Les textes du jour (cliquez ici)

« Les dix autres avaient entendu et ils s’indignèrent contre Jacques et Jean. » Voilà bien une attitude humaine où se mêlent tour à tour le jugement et la jalousie. Sans doute les dix ont interprété la demande de Jacques et Jean comme une demande d’occuper les meilleures places. Or que commence par nous dire le texte : « ils s’approchent de Jésus ». Leur désir est d'être proches, de rester proches de Jésus.

La relation qu'ils ont tissée avec lui depuis de longs mois a fait naître en eux le goût d'une intimité profonde avec « celui qui a les paroles de la vie éternelle » (Jn 6, 68). Aussi quand ils ont déjà entendu plusieurs fois Jésus annoncer sa mort de résurrection, leur désir est de participer à cette glorification de Jésus pour rester proche de lui. Jésus le comprend bien puisqu'il commence par leur demander : « Que voulez-vous que je fasse pour vous ? »

Ainsi l'attitude de Jacques de Jean nous renvoie à notre propre attitude envers Jésus, à notre désir de rester proche de lui. C'est toujours au cœur de notre désir, même maladroit, que Jésus nous rejoint. Il attend que nous lui formulions ce que nous voudrions qu'il fasse pour nous afin d'agir en nous. Ne rien demander à Jésus, parfois même sous prétexte qu'il sait mieux que nous-mêmes ce dont nous avons besoin – ce qui est vrai –, c’est ne pas lui exprimer notre volonté de recevoir quelque chose de lui. Demander pour soi au Seigneur c’est ouvrir notre cœur  au possible de Dieu en soi dans un acte de confiance, de foi.

DONNÉES FOURNIES:
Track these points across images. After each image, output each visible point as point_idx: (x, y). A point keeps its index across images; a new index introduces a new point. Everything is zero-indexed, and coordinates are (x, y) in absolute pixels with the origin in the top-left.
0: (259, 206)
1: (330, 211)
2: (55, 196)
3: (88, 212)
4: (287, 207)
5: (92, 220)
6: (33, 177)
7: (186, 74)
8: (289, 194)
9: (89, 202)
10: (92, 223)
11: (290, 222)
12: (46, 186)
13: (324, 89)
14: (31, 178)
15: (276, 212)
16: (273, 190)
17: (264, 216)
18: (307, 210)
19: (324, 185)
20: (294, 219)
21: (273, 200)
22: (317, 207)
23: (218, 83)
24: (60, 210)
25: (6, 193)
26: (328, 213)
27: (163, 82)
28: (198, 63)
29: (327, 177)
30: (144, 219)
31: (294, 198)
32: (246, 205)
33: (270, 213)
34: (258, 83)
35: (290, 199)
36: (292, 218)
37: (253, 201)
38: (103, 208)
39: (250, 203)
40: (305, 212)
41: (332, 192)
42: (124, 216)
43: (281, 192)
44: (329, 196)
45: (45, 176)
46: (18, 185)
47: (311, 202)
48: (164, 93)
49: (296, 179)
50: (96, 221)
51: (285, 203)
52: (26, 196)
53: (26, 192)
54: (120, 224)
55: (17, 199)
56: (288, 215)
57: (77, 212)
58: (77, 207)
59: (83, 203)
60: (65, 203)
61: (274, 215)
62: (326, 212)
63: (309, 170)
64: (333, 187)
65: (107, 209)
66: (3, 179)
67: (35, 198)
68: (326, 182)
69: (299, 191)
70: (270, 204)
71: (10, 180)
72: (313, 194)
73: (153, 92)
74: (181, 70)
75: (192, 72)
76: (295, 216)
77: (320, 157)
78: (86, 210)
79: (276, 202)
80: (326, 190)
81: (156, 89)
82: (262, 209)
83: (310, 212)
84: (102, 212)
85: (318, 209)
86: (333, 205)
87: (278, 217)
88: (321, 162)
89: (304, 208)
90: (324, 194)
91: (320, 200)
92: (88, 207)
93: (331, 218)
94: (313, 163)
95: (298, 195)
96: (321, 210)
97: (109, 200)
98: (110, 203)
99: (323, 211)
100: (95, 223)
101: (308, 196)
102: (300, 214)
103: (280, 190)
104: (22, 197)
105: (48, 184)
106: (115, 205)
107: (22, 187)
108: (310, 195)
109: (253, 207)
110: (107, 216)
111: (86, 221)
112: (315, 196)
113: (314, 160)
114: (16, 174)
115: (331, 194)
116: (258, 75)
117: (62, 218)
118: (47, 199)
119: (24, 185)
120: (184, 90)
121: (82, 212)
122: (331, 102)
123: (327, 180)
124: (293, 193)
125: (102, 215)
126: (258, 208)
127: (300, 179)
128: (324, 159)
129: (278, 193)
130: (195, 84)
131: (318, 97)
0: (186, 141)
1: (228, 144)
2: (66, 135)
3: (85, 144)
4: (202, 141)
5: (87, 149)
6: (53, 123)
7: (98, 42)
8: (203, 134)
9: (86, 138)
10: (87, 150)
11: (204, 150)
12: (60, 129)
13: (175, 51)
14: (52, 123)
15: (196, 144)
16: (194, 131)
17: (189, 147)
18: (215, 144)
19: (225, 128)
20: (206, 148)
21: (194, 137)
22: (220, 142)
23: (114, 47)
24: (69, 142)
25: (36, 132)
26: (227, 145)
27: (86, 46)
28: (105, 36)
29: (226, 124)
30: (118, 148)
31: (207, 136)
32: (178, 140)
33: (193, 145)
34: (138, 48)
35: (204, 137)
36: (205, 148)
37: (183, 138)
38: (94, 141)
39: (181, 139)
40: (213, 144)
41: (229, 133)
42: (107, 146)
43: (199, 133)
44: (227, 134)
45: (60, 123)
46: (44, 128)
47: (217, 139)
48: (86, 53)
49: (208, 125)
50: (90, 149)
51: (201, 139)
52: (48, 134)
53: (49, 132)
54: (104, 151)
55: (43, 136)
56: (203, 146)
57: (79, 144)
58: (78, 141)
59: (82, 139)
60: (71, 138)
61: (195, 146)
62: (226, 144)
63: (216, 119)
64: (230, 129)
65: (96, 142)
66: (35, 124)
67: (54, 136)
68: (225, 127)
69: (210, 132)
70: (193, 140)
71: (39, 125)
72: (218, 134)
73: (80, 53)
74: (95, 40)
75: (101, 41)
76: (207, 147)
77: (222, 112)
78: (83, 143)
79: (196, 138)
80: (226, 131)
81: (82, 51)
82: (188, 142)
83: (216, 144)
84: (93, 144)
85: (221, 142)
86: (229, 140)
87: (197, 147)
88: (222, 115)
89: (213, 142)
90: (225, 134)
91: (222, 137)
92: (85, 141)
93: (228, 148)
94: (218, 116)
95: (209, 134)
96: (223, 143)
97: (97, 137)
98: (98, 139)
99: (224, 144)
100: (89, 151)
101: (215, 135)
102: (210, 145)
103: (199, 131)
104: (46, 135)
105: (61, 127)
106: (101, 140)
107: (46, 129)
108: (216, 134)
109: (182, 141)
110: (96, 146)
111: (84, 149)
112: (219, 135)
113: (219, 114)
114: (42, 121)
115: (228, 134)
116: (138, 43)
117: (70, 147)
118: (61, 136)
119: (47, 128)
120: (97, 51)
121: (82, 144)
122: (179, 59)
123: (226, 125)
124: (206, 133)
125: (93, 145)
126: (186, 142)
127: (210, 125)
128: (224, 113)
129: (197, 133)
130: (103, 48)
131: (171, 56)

CONSIGNE: Prolongez le commentaire sur la demande de Jacques et Jean en reprenant après sa dernière phrase. Les enregistrements forment un matériau à part, distinct du document.

RÉSULTAT:
Il est vrai que la demande de Jacques et Jean est marquée par leur conception d'un messie puissant à la manière d'un roi terrestre. Aussi veulent-ils siéger avec lui, au plus près de lui. Jésus va s'employer à ajuster cette demande à sa vraie messianité mais il ne leur fait aucun reproche. Même si nos demandes sont maladroites, c'est-à-dire mal ajustées à ce que le Christ veut pour nous et avec nous, il ne nous juge pas mais, patiemment, il commence par nous ajuster à lui. Nous pouvons nous souvenir de la demande excessive de Pierre qui veut marcher sur les eaux. Jésus y consent mais pour l'inviter à une plus grande foi : « Homme de peu de foi… » (Mt 14, 31).

Nous ne pouvons que nous émerveiller de l'enthousiasme de Jacques et Jean prêts à aller jusqu’au bout – nous pourrions ajouter, à faire tout ce qu'il faut – pour que se réalise leur demande. Leur réponse spontanée : « nous le pouvons ! » reflète davantage leur emballement plus que la lucidité devant le chemin que Jésus leur propose. Mais qu’importe ! Leur désir est là. Et Jésus alors de leur faire comprendre que siéger à ses côtés n'est pas de l'ordre d'une récompense mais d’un don gratuit à accueillir du Père. Jésus n'accorde pas une place mais prépare notre cœur à accueillir ce que le Père désire pour nous.

Quant aux dix autres, ils restent au niveau des apparences, comme bien souvent nous le faisons envers les autres. Nous les jugeons à partir de ce que nous croyons percevoir d’eux. C'est alors que Jésus va opérer un déplacement pour inviter chacun des Douze, chacun de nous, à une juste attitude. Avec lui, il n'est de pouvoir que dans le service et non la domination ; il n’est de grandeur que dans la petitesse et non dans la force ; il n'est de relation que pour la multitude et non pour soi. C’est bien à ce décentrement de nous-mêmes que Jésus nous appelle, rappelant une nouvelle fois que le sens de sa mission est de donner sa vie et non de commander en maître.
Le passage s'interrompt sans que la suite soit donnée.